Temporal Distribution of The Riskiest Regions
To identify the time periods when the hospital capacity may not be adequate, the temporal distribution of the accidents was plotted on a heatmap for the riskiest regions identified in the previous step. This visual suggests that while the casualty severity tends to be higher between 8 pm — 12 am in the Southwest region, it tends to be higher between 12 am — 4 am in the West region. In the South region, on the other hand, casualty severity is distributed more homogeneously to all hours of a day. Based on these results, the working hours of the health workers in the hospitals in these risky regions can be adjusted accordingly.
Work / Health / Safety
Work is important, yet what is more important is your health and safety. This analysis revealed some important insights for the commuters to be more aware of the risk status of the roads and the time periods in peak hours, and for the health workers to be mindful of the time periods with a potentially higher risk in terms of traffic accident casualties to more effectively manage the workload in hospitals.
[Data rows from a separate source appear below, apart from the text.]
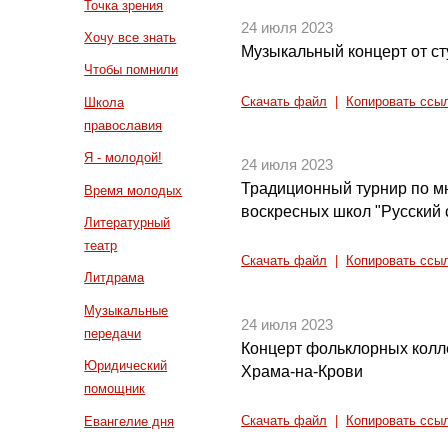
Точка зрения
24 июля 2023
Хочу все знать
Музыкальный концерт от ст
Чтобы помнили
Скачать файл
|
Копировать ссы
Школа
православия
Я - молодой!
24 июля 2023
Традиционный турнир по м
Время молодых
воскресных школ "Русский
Литературный
театр
Скачать файл
|
Копировать ссы
Литдрама
Музыкальные
24 июля 2023
передачи
Концерт фольклорных колл
Юридический
Храма-на-Крови
помощник
Евангелие дня
Скачать файл
|
Копировать ссы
It does not matter whether you are a cyclist crossing the London Bridge every morning or a doctor driving to The Royal London Hospital. When it comes to any area that we have the data of (traffic accidents in our case), it is for your own safety to look for previous analyses and extracted insights to inform our decisions. This will eventually make us better decision-makers who are more data-driven and informed about our environment. And the last quote (a little bit cliche but still holds):
Information is power only if you can take action with it.
Daniel Burrus
Leading Futurist. Strategic Advisor. Disruptive Innovation Expert.